The fatal rate of truck-involved crashes is increasing and crashes become more severe than passenger vehicles in recent years. Much research has been dedicated to exploring the truck crash factors while scarce research focused on the intersection scenarios. This study investigates the factors that affect the severity level of truck-involved crashes at cross- and T-intersections. Due to the unobserved heterogeneity inherent in crash data, latent class analysis is firstly conducted to divide the crash dataset into relatively homogeneous clusters. Considering the ordinal feature of the severities, general ordered logit models are subsequently developed to further explore the specific factors within each cluster.

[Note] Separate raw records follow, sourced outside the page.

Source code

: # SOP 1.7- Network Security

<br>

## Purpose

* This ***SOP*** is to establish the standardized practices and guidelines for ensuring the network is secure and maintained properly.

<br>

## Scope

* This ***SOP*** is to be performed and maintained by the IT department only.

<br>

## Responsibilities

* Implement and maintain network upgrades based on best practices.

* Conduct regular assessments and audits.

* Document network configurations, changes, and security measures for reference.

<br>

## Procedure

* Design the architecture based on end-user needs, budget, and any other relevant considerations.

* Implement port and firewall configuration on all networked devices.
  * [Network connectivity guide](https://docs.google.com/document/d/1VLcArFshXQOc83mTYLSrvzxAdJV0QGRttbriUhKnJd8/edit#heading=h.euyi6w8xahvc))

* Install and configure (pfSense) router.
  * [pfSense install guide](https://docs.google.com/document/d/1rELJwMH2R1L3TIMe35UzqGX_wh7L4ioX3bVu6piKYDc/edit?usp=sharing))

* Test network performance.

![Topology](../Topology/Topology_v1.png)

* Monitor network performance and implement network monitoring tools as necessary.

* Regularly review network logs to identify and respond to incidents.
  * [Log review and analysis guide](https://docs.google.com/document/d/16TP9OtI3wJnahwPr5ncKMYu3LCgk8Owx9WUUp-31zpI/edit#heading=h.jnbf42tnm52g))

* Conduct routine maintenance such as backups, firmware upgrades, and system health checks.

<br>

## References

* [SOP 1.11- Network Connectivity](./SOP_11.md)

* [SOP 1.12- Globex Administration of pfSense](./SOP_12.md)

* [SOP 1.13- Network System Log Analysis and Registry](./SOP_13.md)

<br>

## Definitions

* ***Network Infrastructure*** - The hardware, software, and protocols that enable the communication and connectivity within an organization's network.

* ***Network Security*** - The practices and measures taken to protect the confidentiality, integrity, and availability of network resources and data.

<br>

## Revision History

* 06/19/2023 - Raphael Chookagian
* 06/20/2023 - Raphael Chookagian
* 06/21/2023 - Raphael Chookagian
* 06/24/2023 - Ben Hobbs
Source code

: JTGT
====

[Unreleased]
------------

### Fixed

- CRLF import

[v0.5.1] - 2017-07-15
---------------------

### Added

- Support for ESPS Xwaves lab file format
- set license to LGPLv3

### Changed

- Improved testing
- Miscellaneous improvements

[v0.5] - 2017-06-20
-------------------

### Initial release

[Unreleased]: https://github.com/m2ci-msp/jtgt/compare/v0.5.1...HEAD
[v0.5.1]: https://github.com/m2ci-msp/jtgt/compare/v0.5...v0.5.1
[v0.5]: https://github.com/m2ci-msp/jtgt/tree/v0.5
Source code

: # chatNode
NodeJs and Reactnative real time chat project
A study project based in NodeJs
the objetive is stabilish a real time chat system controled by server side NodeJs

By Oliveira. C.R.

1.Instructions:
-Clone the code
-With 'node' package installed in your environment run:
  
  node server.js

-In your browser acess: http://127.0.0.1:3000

This study uses the North Carolina’s truck-involved crash at intersection data during 2005 to 2017 from the Highway Safety Information System (HSIS). The estimated parameters and associated marginal effects are combined to interpret the impact of the significant variables within specific clusters. Many factors are found to contribute to the severities, and T-intersection is found to be safer than cross-intersection. For driving behaviors, followed too closely, disregarded signs, disregarded signals, failed to yield, and exceeded speed are found to be top five factors that increase the crash severity at intersections. These results indicate that distraction and speed limits violation always result in severe injury for humans involved in the truck crashes at the intersections. The results of this research provide more reliable analysis for the impact factors of truck-involved crashes at intersections to engineering practitioners and researchers.
Song, L. & Fan, W.D. (2021). Exploring truck driver-injury severity at intersections considering heterogeneity in latent classes: A case study of North Carolina. International Journal of Transportation Science and Technology 10(2), 110-120.